Minnesota Court Rejects Out-of-State Defamation Suit Over Scholars' Online Spat

By SCOTT CARLSON

A decision on Thursday by the Minnesota Supreme Court could influence libel cases connected with chat rooms, newsgroups, and e-mail discussion lists. The court ruled that an Alabama scholar could not enforce a libel ruling from her state after a Minnesota scholar criticized her in an online newsgroup.

The case involves two Egyptologists, Marianne Luban and Katherine Griffis, who exchanged a series of testy messages on a public archaeology newsgroup in 1996 and 1997. According to court documents, Ms. Luban, who lives in Minnesota, questioned Ms. Griffis's credentials, saying she had gotten her degree from a "box of Cracker Jacks."

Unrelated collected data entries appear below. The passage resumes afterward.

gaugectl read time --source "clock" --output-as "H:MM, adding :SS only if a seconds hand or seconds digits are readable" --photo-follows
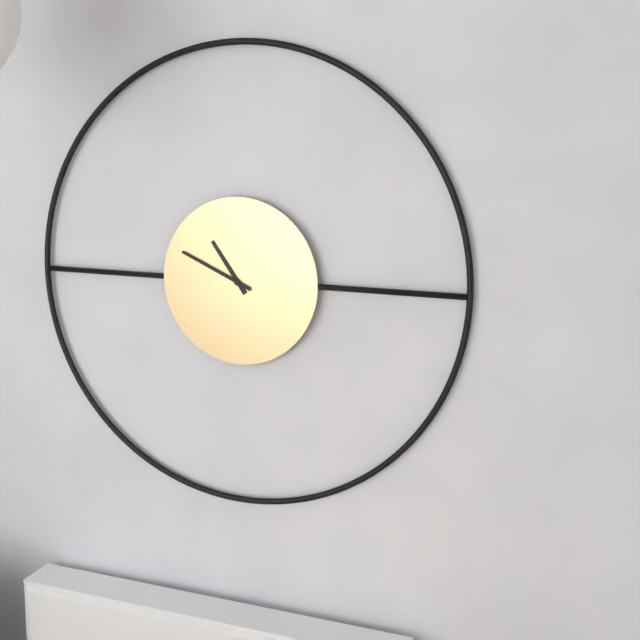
10:49
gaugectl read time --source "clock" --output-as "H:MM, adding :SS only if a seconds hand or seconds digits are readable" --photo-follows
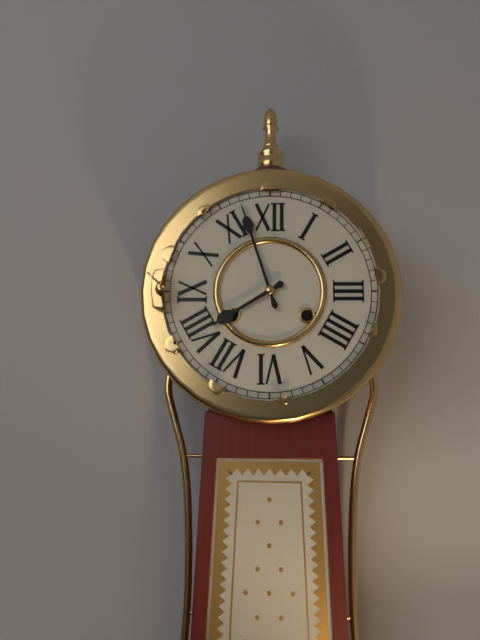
7:57
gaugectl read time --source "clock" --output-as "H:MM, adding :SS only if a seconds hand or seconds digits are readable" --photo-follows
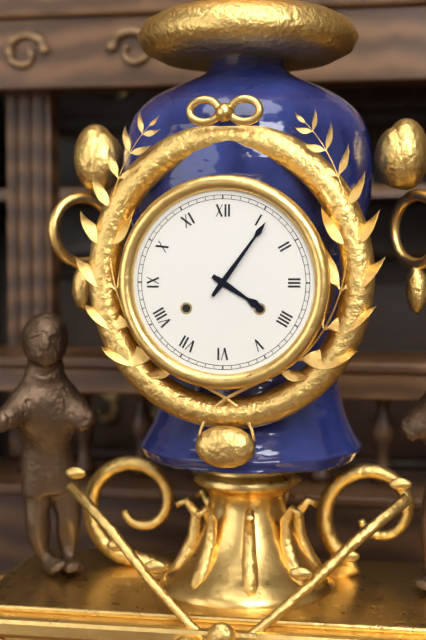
4:06
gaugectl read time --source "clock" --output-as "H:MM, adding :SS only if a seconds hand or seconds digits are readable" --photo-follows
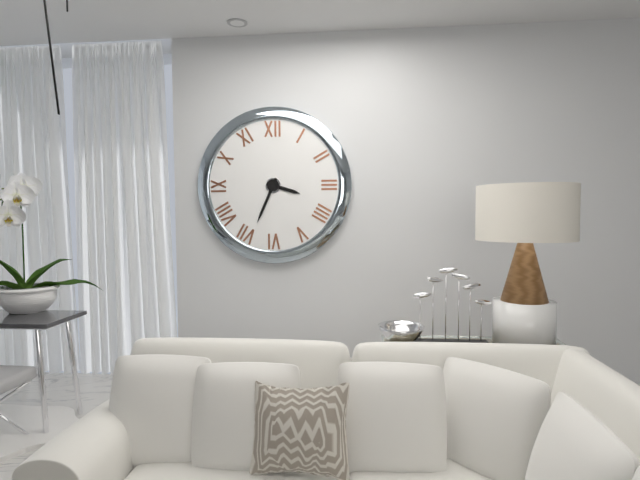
3:34
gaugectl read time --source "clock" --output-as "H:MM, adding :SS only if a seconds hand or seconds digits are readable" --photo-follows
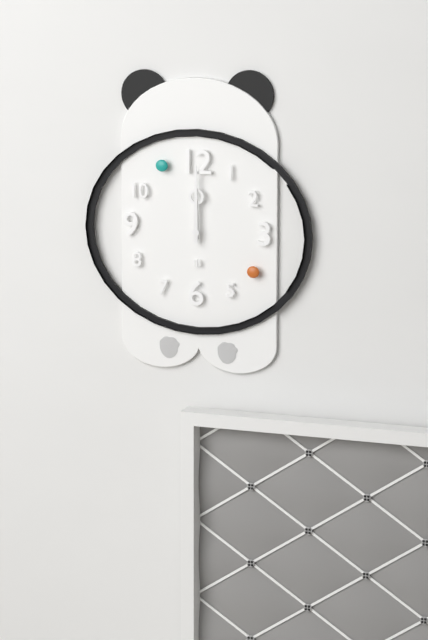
12:00
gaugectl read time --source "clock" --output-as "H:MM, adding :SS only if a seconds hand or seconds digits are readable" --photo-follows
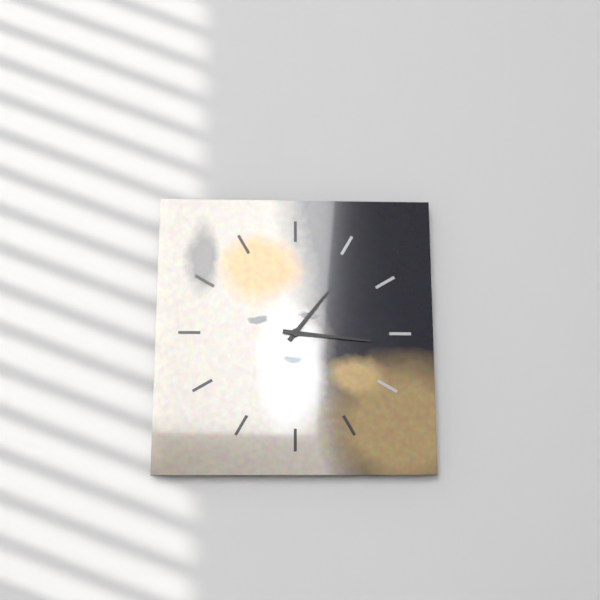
1:16
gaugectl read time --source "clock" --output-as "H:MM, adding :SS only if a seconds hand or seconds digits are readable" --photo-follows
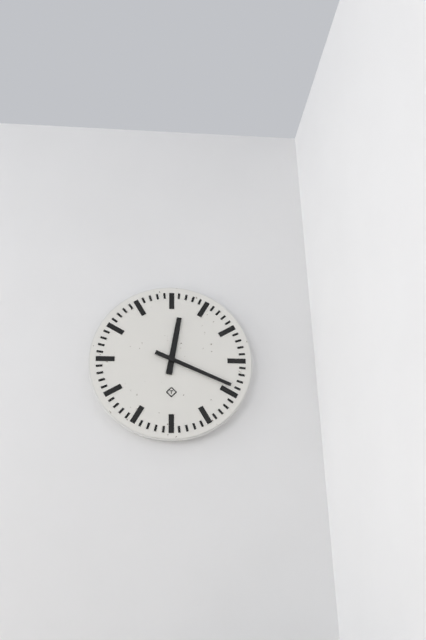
12:19
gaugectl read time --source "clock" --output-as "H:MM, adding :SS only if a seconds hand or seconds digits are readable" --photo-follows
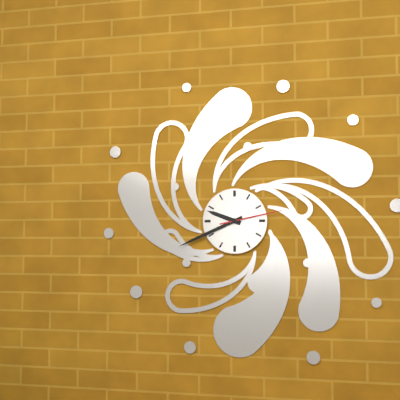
9:41:13
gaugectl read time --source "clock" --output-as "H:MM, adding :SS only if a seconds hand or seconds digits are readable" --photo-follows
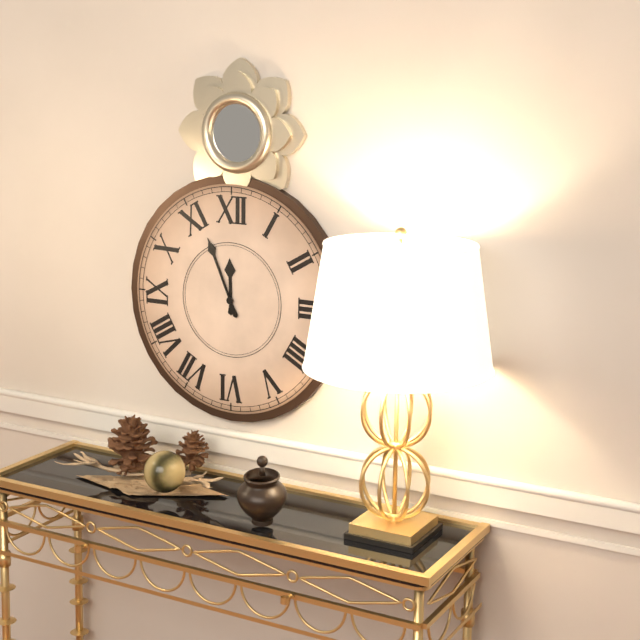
11:56
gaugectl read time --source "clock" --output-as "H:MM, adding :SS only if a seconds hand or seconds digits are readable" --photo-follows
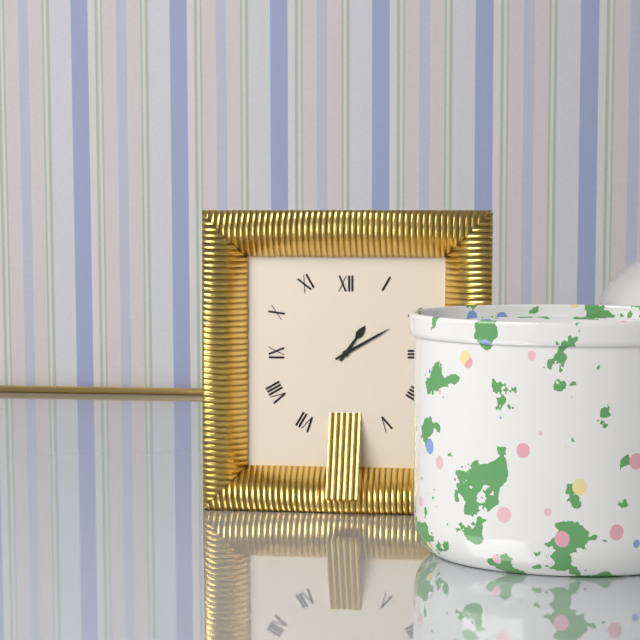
1:10
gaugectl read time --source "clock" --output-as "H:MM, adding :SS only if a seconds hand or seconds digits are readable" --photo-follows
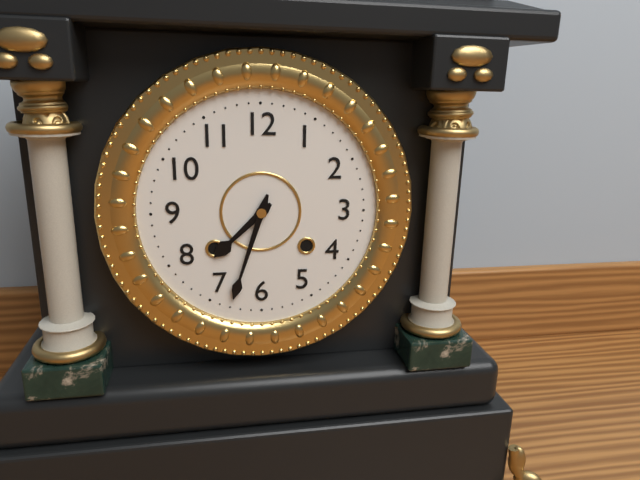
7:33
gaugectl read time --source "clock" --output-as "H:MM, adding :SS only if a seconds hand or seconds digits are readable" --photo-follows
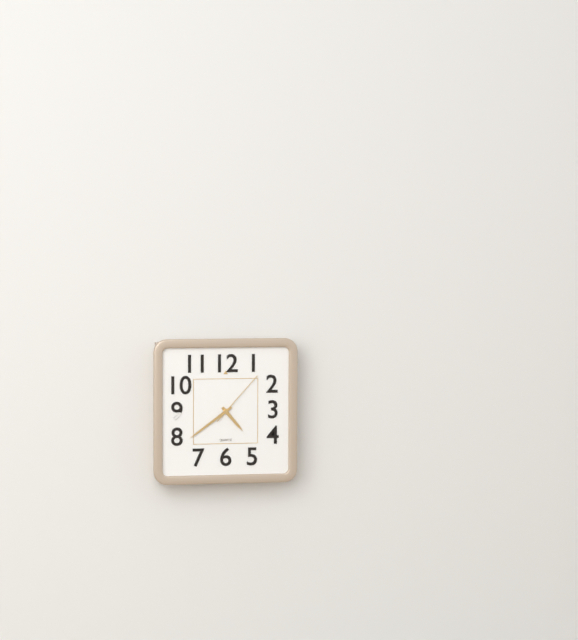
4:39:07
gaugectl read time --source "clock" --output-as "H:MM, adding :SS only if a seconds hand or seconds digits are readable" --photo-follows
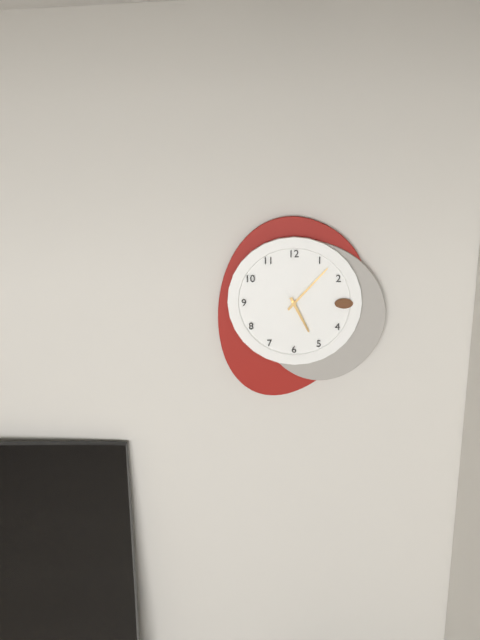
5:07
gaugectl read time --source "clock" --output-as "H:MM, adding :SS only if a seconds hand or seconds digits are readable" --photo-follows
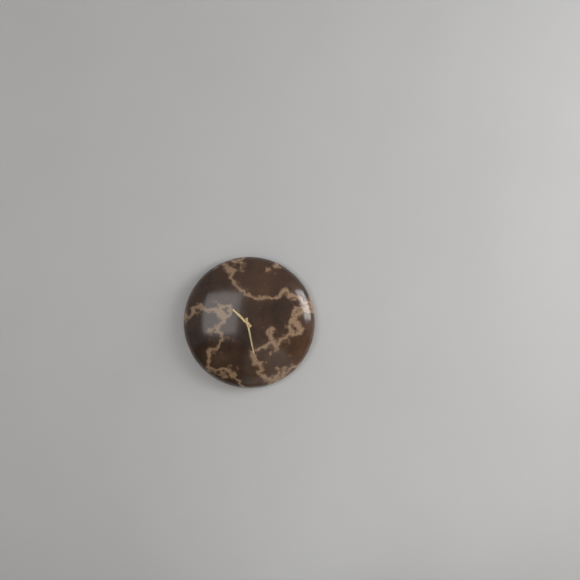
10:28
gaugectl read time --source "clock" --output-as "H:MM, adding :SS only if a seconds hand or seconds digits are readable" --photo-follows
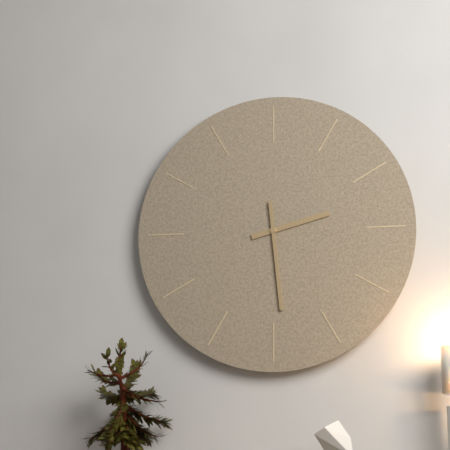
2:29
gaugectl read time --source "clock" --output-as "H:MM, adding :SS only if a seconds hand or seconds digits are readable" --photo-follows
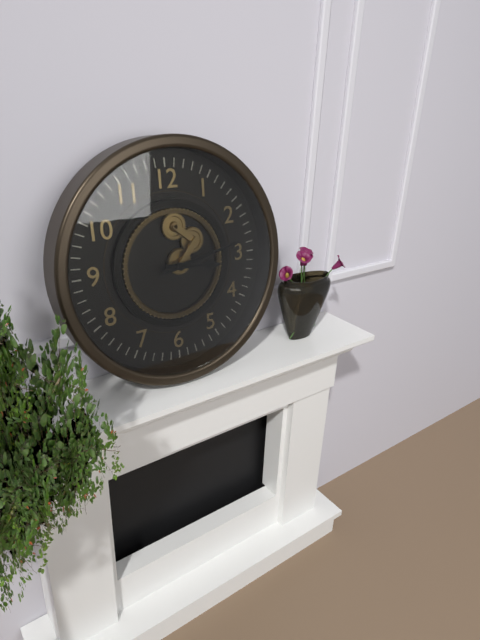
3:13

Ms. Griffis, who teaches noncredit courses on Egypt at the University of Alabama at Birmingham, filed a lawsuit in Alabama district court. Ms. Luban did not show up for trial, so the court awarded Ms. Griffis $25,000 in damages. But when Ms. Griffis filed the judgment in a Minnesota county court, Ms. Luban challenged it, contending that the Alabama court did not have jurisdiction.

Lawyers for Ms. Griffis contended that because Ms. Luban's withering postings mentioned Ms. Griffis's business and reputation in Alabama, Ms. Griffis should have the right to try the case in Alabama. The plaintiff based her case on Calder v. Jones, a 1984 U.S. Supreme Court ruling in which the Hollywood actress Shirley Jones was allowed to sue the Florida-based National Enquirer in a California court.

But the Minnesota Supreme Court said in its opinion on Thursday that the lower court's interpretation of Calder was too broad and that Ms. Luban's statements were not "expressly aimed" at Alabama.

"The State of Alabama was no more involved in this than was Minnesota or Missouri," said John P. Borger, a lawyer for Ms. Luban. "We're very pleased."

But C. Peter Erlinder, a lawyer for Ms. Griffis and a professor at the William Mitchell College of Law in St. Paul, said that the court had "misread" the Calder decision. He said the decision could make libel suits difficult for people who are falsely criticized online.

"The concern that I have is that it would be possible for a person anywhere in the world to make specific comments about a person's professional life, business, and professional credentials ... and put that person in the position of having to go someplace else in the world to defend themselves."